Hold a dumbbell in a neutral grip (the direction Jason is demonstrating) at shoulder height and press up, before lowering back to the starting position.
Then swap arms.
The classic kettlebell exercise.
Hold the kettlebell in both hands in front of you. Bend your knees slightly and lean forward – again, maintaining a straight back – while lowering the kettlebell between your legs.
In one powerful movement, stand up and swing the kettlebell in front you, before returning to the starting position and into the next swing.
This is another lower body movement.
Hold a dumbbell to your chest – like the goblet squat – but place one foot in front and one behind.
Slowly lower yourself down focusing on using the leg which is in front to control your descent and to push you explosively back to the starting position.
Perform 10 reps, then swap sides.
Overhead tricep extension
Lynsey is demonstrating it in a split-squat position, but stand up or sit if you prefer.
Hold one dumbbell straight overhead with two arms.
Bend at the elbows only to lower the dumbbell behind your head to the back of your neck.
Push it back above your head to complete the rep.
Plyometric skater jumps
Start with the most demanding of the movements.
For this exercise, jump to the side, landing on one leg. On impact, pull your non-standing leg behind you.
Use your hands to maintain your balance.
You should resemble a speed skater in this position.
Jump to the other side, performing the movement with the opposite leg.
That’s one rep.
But what about nutrition?
If you want to eat in a way that supports your health and helps you manage your body weight, then you need to ditch the idea that foods are “good” and “bad”.
Instead describe your food choices in a more logical, rational way:
1. How calorie dense is the food?
Considering calories is about considering the quantity of food you eat. As far as weight loss or weight gain is concerned, calories are king.
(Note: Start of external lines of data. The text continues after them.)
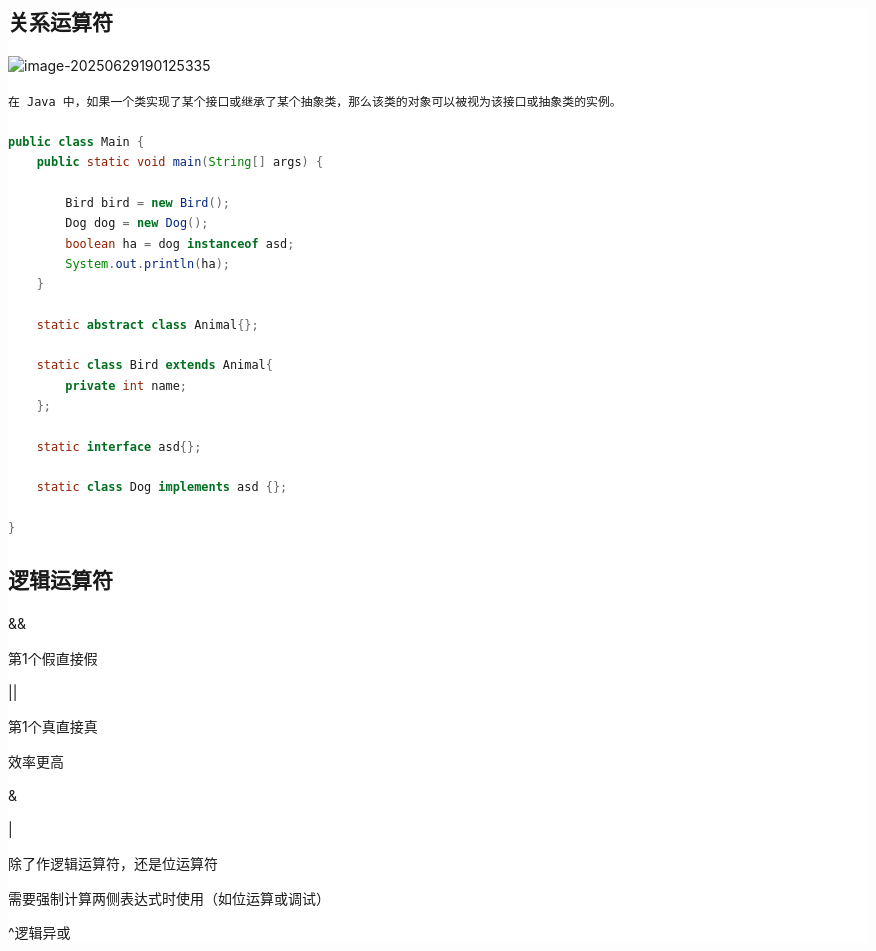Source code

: ## 关系运算符

![image-20250629190125335](D:\01\技术\感获\md文档\JavaSE.assets\image-20250629190125335.png)

```java
在 Java 中，如果一个类实现了某个接口或继承了某个抽象类，那么该类的对象可以被视为该接口或抽象类的实例。

public class Main {
    public static void main(String[] args) {

        Bird bird = new Bird();
        Dog dog = new Dog();
        boolean ha = dog instanceof asd;
        System.out.println(ha);
    }

    static abstract class Animal{};

    static class Bird extends Animal{
        private int name;
    };

    static interface asd{};

    static class Dog implements asd {};

}	
```



## 逻辑运算符

&&

第1个假直接假

||

第1个真直接真

效率更高



&

|

除了作逻辑运算符，还是位运算符

需要强制计算两侧表达式时使用（如位运算或调试）



^逻辑异或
2. How nutrient dense is the food?
Considering nutrients is about considering the quality of food you eat. To support health, the body needs an abundance of nutrients – vitamins and minerals – from our diet. Some foods are more nutrient dense than others. It would serve you well to include an abundance of nutrient dense foods – like fruit and vegetables – in your diet.
3. How filling is the food?
Some foods satisfy us, others seem to drive cravings. If you’re trying to control your calorie intake, it would be helpful to include plenty of filling foods in your diet and only a little of the foods that drive cravings. Protein-dense foods have been shown to help keep us fuller for longer.
4. How enjoyable is the food?
If you “never” allow yourself to eat the foods you love, you’re sitting on a binge-shaped time bomb. If you don’t like what you eat, it’s a matter of time before you choose to eat something you do like.